AbstractSpreading depolarization (SD) is a massive wave of cellular depolarization that slowly migrates across the brain gray matter. Cortical SD is frequently generated following brain injury, while less is understood about its potential contribution to genetic disorders of hyperexcitability, such as Scn1a deficient epilepsy in which febrile seizure often contributes to disease initiation. Here we report that spontaneous SD waves are a predominant EEG abnormality in the Scn1a deficient mouse (Scn1a+/R1407X) and undergo sustained intensification following a single hyperthermic seizure. Chronic DC-band EEG recording detected spontaneous SDs, seizures, and seizure-SD complexes in Scn1a+/R1407Xmice but not wild-type littermates. The SD events are infrequent, while a single hyperthermia-induced seizure robustly increased SD frequency over four-fold during the initial postictal week.
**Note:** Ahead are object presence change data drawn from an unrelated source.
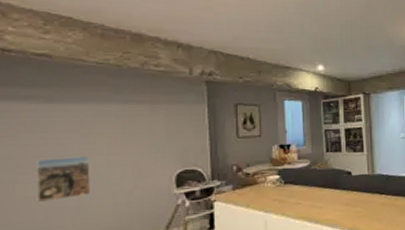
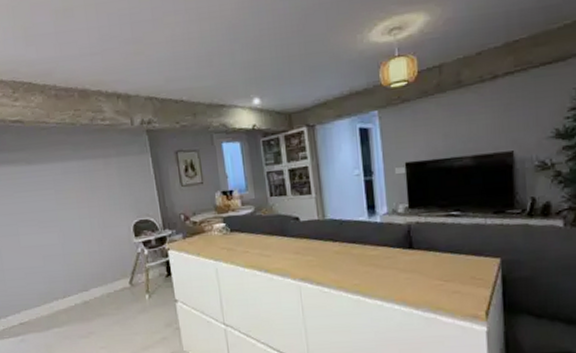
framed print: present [35,156,92,203] -> none [29,210,72,252]

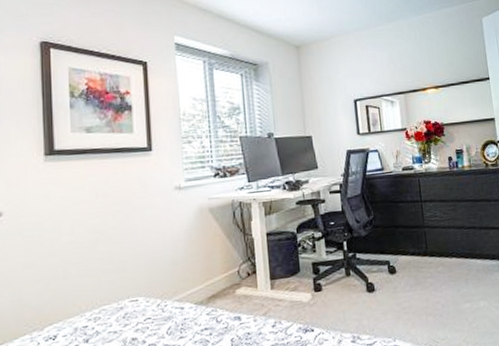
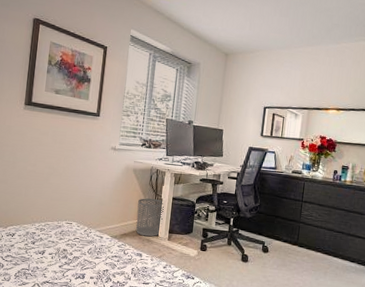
waste bin: none [223,239,260,293] -> present [136,198,164,237]

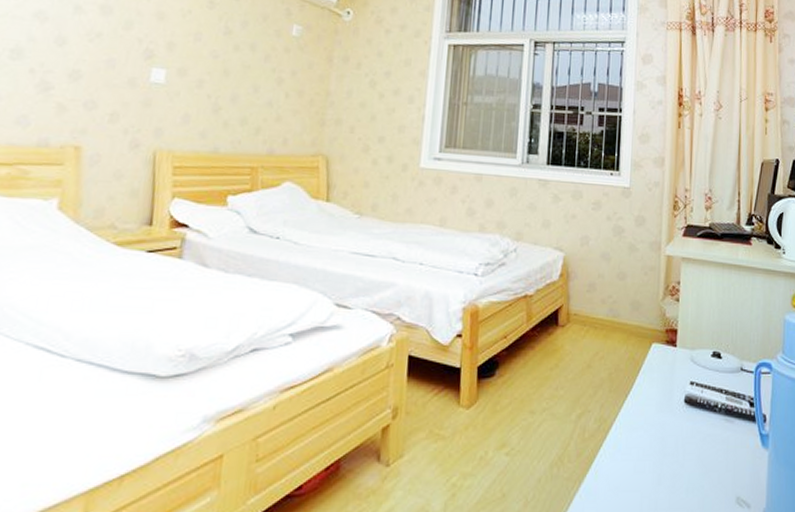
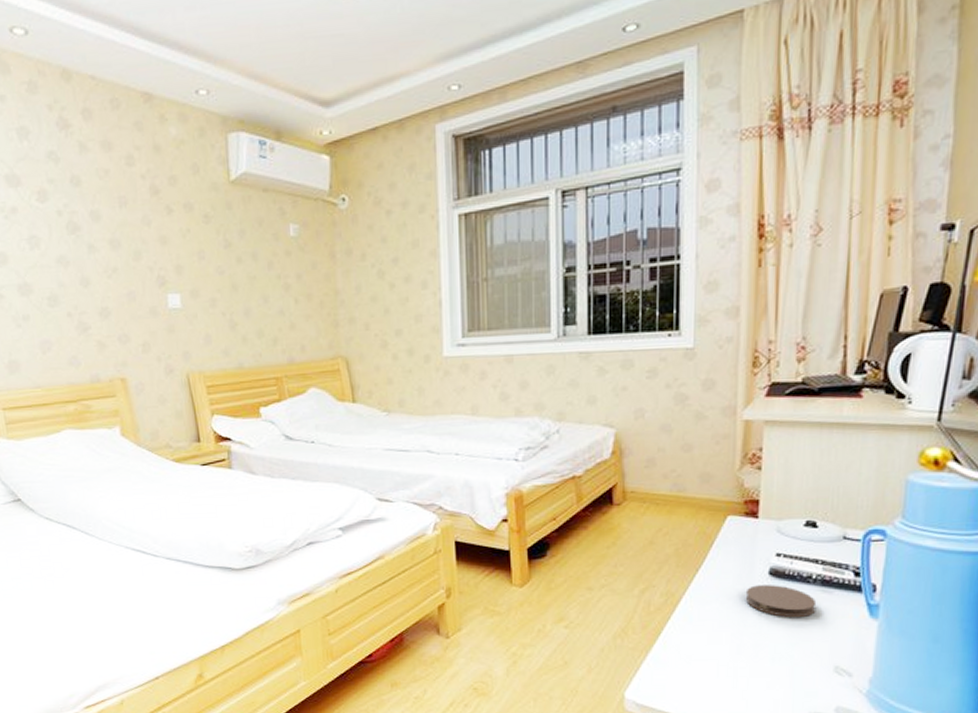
coaster: none [665,413,722,447] -> present [745,585,817,618]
This prolonged neurological aftermath could be suppressed by memantine administration. Video, electromyogram (EMG), and EEG spectral analysis revealed distinct neurobehavioral patterns; individual seizures are associated with increased motor activities, while SDs are generally associated with immobility. We also identified a stereotypic SD prodrome, detectable over a minute before the onset of the DC potential shift, characterized by increased motor activity and bilateral EEG frequency changes. Our study suggests that cortical SD is a significant pathological manifestation in Scn1a deficient epileptic encephalopathy.